What the task asks
Beginning with the first line of the data below, set down each line exactly through the line that contains "RFP Link: CLICK TO SUBMIT APPLICATION".

Segment Start: Entries supplied

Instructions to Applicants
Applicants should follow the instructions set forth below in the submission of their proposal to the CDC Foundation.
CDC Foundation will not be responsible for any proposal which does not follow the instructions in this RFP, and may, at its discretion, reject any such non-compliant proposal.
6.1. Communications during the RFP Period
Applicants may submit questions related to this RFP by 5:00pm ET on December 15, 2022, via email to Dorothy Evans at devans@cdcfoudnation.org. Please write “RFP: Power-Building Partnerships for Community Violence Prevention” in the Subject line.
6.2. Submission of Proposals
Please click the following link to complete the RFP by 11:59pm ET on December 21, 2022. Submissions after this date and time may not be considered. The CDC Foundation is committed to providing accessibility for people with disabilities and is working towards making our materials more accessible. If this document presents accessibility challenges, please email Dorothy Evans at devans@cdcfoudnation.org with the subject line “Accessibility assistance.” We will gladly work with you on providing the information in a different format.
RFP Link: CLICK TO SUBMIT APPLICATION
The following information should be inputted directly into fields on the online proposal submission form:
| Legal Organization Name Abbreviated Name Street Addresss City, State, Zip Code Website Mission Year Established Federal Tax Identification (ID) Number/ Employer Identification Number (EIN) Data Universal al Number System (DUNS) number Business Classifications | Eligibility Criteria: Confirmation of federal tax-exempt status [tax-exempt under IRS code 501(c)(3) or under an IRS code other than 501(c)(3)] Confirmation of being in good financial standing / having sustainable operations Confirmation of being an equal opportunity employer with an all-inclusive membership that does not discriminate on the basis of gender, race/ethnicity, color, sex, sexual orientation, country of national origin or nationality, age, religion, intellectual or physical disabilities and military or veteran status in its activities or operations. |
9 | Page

Segment End: Entries supplied

Written response
Instructions to Applicants
Applicants should follow the instructions set forth below in the submission of their proposal to the CDC Foundation.
CDC Foundation will not be responsible for any proposal which does not follow the instructions in this RFP, and may, at its discretion, reject any such non-compliant proposal.
6.1. Communications during the RFP Period
Applicants may submit questions related to this RFP by 5:00pm ET on December 15, 2022, via email to Dorothy Evans at devans@cdcfoudnation.org. Please write “RFP: Power-Building Partnerships for Community Violence Prevention” in the Subject line.
6.2. Submission of Proposals
Please click the following link to complete the RFP by 11:59pm ET on December 21, 2022. Submissions after this date and time may not be considered. The CDC Foundation is committed to providing accessibility for people with disabilities and is working towards making our materials more accessible. If this document presents accessibility challenges, please email Dorothy Evans at devans@cdcfoudnation.org with the subject line “Accessibility assistance.” We will gladly work with you on providing the information in a different format.
RFP Link: CLICK TO SUBMIT APPLICATION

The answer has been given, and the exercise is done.